- Opening Delimiter -

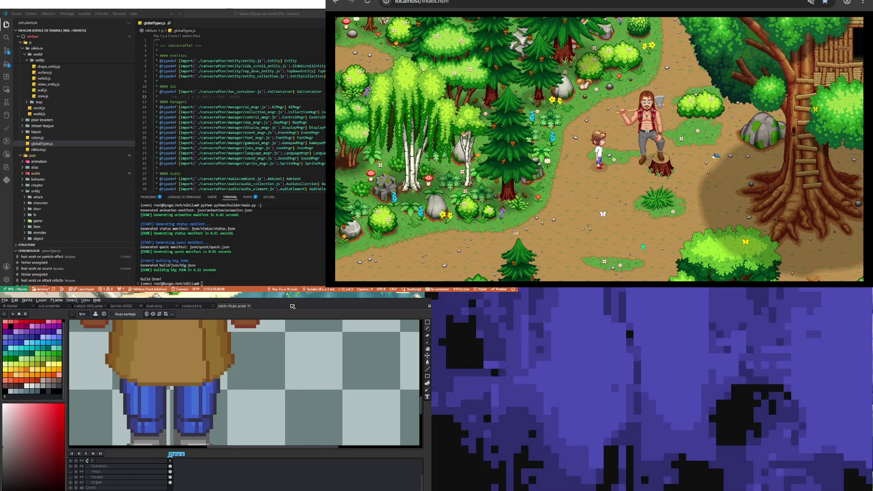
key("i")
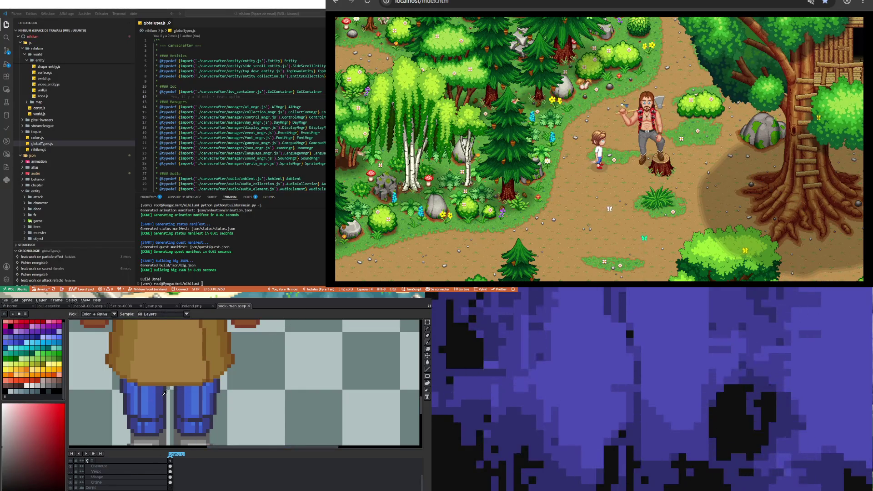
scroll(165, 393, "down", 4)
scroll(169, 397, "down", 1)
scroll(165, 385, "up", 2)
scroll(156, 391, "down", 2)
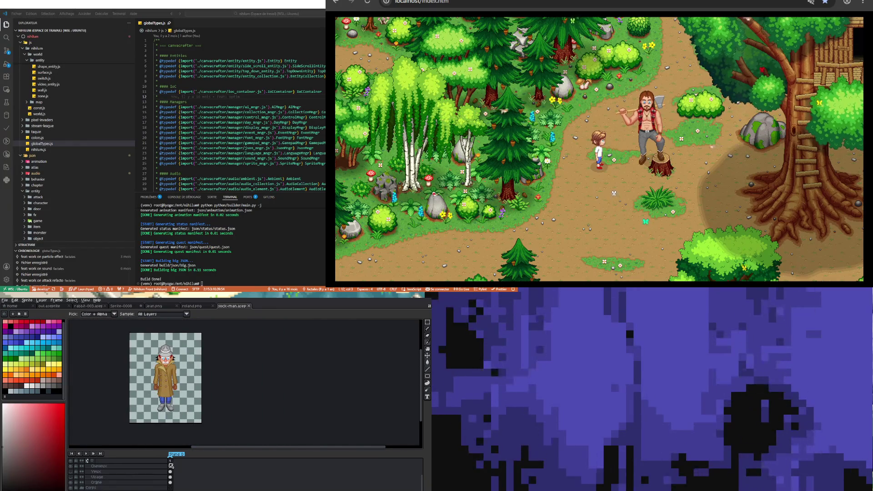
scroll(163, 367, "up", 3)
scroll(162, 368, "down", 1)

- Closing Delimiter -
- Opening Delimiter -

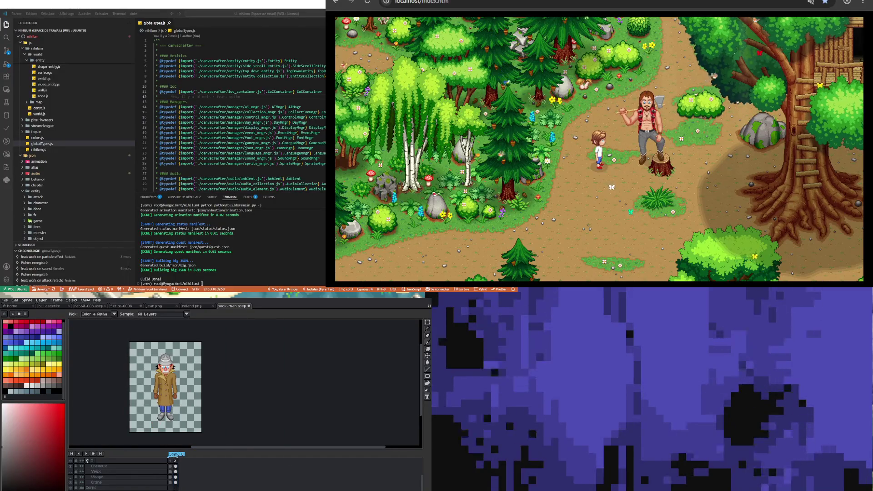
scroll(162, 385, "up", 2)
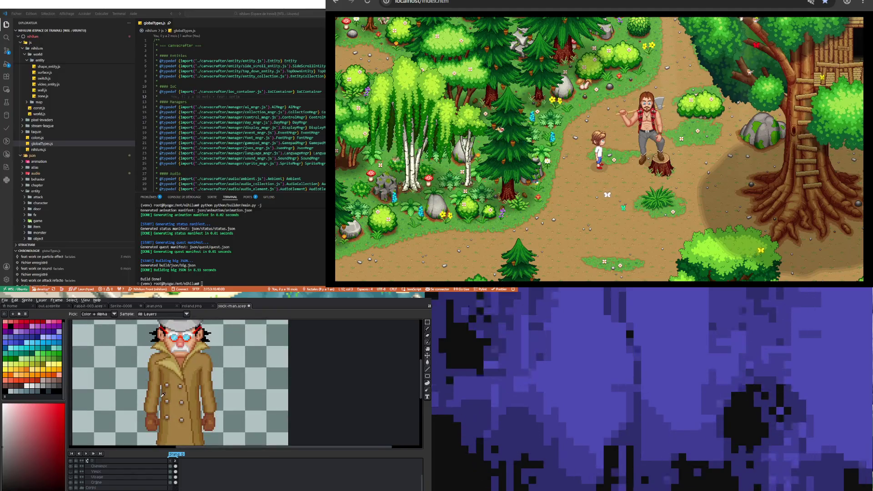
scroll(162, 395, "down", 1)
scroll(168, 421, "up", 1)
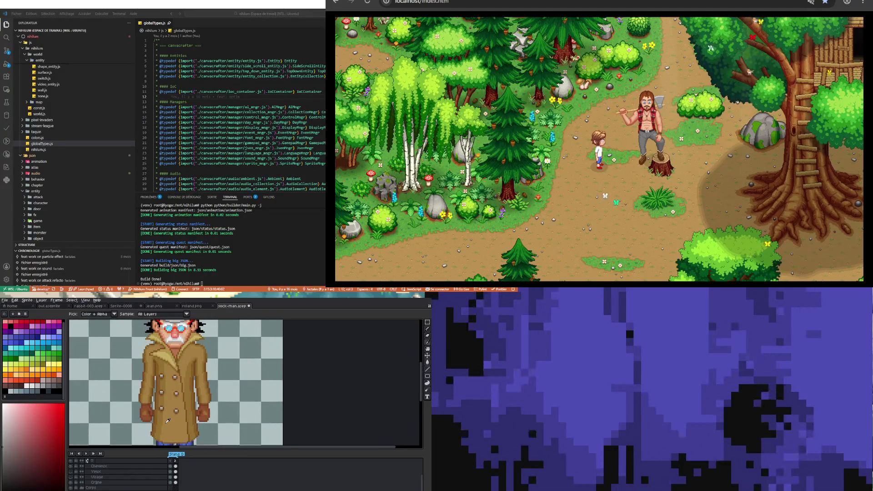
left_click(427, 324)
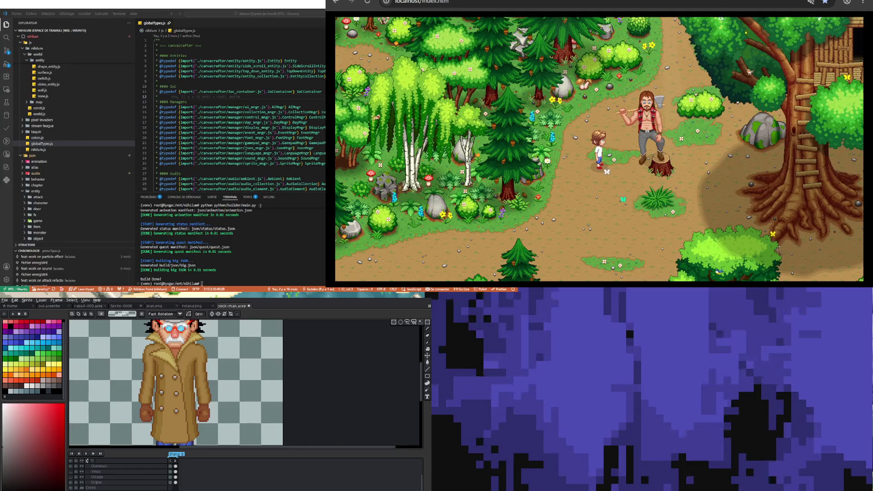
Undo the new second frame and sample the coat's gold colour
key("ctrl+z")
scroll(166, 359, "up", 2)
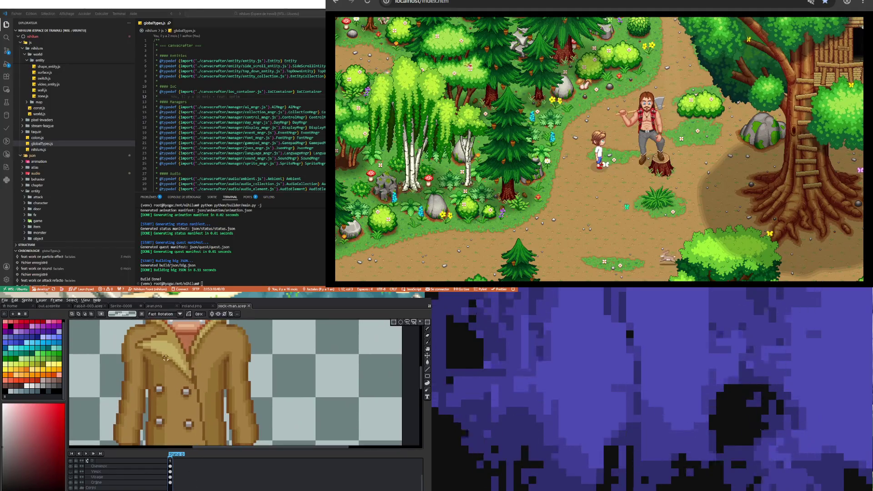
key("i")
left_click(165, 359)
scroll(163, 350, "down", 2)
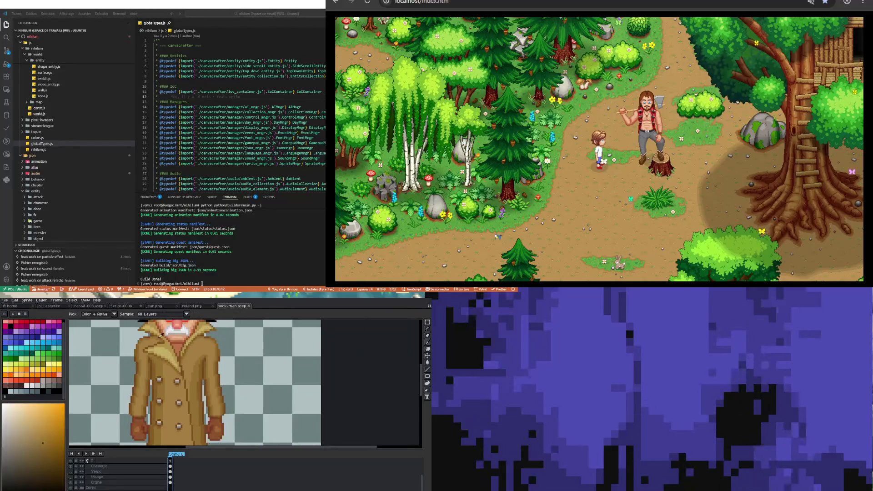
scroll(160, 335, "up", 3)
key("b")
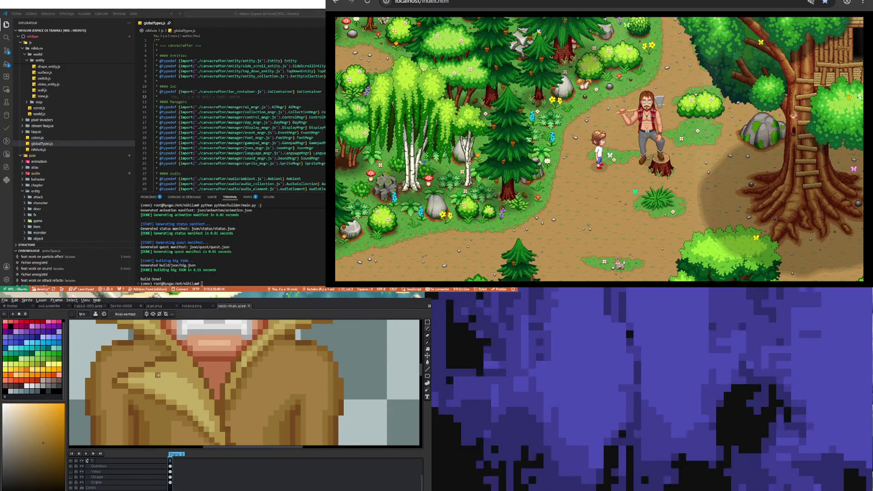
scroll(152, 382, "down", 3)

- Closing Delimiter -

- **Problem**
Determine which lines above include the word "down", and report those lines in full.

- **Result of the task**
scroll(165, 393, "down", 4)
scroll(169, 397, "down", 1)
scroll(156, 391, "down", 2)
scroll(162, 368, "down", 1)
scroll(162, 395, "down", 1)
scroll(163, 350, "down", 2)
scroll(152, 382, "down", 3)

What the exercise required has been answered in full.